* _Trechos dos dados_:
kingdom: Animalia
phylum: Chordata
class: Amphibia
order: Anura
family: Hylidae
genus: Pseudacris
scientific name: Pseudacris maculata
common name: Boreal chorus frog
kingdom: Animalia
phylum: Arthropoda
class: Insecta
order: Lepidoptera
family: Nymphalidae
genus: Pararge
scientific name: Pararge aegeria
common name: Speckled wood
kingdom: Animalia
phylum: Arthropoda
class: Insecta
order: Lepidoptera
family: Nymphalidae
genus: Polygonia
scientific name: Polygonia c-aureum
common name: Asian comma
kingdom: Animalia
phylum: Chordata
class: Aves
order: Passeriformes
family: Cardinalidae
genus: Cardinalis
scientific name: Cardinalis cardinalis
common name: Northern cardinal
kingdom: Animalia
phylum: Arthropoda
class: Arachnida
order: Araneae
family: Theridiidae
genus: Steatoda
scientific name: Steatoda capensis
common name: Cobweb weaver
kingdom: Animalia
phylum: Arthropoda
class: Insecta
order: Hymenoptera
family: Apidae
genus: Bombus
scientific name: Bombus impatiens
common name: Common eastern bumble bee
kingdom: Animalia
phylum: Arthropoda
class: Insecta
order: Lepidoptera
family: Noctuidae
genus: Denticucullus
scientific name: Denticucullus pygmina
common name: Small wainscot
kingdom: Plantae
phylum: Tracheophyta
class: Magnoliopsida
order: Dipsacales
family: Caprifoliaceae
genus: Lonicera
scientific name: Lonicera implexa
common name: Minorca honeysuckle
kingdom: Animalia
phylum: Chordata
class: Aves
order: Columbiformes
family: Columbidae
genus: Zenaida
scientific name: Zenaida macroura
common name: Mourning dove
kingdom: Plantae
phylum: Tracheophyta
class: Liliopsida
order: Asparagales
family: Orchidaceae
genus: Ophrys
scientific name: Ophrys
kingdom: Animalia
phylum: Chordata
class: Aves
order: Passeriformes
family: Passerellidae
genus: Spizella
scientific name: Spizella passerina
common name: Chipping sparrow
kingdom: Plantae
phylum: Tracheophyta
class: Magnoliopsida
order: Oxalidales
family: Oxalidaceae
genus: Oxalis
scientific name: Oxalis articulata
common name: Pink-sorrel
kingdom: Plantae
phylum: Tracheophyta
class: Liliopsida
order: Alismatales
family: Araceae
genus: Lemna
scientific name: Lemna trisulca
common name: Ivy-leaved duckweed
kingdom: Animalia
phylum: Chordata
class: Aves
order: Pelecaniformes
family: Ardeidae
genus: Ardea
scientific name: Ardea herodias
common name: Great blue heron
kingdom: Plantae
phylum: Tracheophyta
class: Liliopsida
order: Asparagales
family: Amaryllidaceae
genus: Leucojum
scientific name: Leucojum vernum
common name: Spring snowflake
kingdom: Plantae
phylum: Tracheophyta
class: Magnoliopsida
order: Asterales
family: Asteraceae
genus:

* _Objetivo declarado_: Transcreva sem nenhuma alteração as linhas do material acima, da linha com "genus: Polygonia" até a linha com "scientific name: Denticucullus pygmina", incluindo ambas.

* _Resultado da tarefa_:
genus: Polygonia
scientific name: Polygonia c-aureum
common name: Asian comma
kingdom: Animalia
phylum: Chordata
class: Aves
order: Passeriformes
family: Cardinalidae
genus: Cardinalis
scientific name: Cardinalis cardinalis
common name: Northern cardinal
kingdom: Animalia
phylum: Arthropoda
class: Arachnida
order: Araneae
family: Theridiidae
genus: Steatoda
scientific name: Steatoda capensis
common name: Cobweb weaver
kingdom: Animalia
phylum: Arthropoda
class: Insecta
order: Hymenoptera
family: Apidae
genus: Bombus
scientific name: Bombus impatiens
common name: Common eastern bumble bee
kingdom: Animalia
phylum: Arthropoda
class: Insecta
order: Lepidoptera
family: Noctuidae
genus: Denticucullus
scientific name: Denticucullus pygmina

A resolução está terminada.